[[ Entries shown, beginning ]]

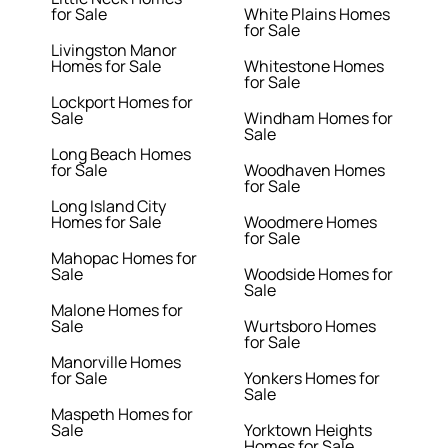
for Sale
White Plains Homes
for Sale
Livingston Manor
Homes for Sale
Whitestone Homes
for Sale
Lockport Homes for
Sale
Windham Homes for
Sale
Long Beach Homes
for Sale
Woodhaven Homes
for Sale
Long Island City
Homes for Sale
Woodmere Homes
for Sale
Mahopac Homes for
Sale
Woodside Homes for
Sale
Malone Homes for
Sale
Wurtsboro Homes
for Sale
Manorville Homes
for Sale
Yonkers Homes for
Sale
Maspeth Homes for
Sale
Yorktown Heights
Homes for Sale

[[ Entries shown, end ]]

- **Work instruction**:
Where pictures occur in the material above, omit them and return everything else exactly.

- **Answer area**:
for Sale
White Plains Homes
for Sale
Livingston Manor
Homes for Sale
Whitestone Homes
for Sale
Lockport Homes for
Sale
Windham Homes for
Sale
Long Beach Homes
for Sale
Woodhaven Homes
for Sale
Long Island City
Homes for Sale
Woodmere Homes
for Sale
Mahopac Homes for
Sale
Woodside Homes for
Sale
Malone Homes for
Sale
Wurtsboro Homes
for Sale
Manorville Homes
for Sale
Yonkers Homes for
Sale
Maspeth Homes for
Sale
Yorktown Heights
Homes for Sale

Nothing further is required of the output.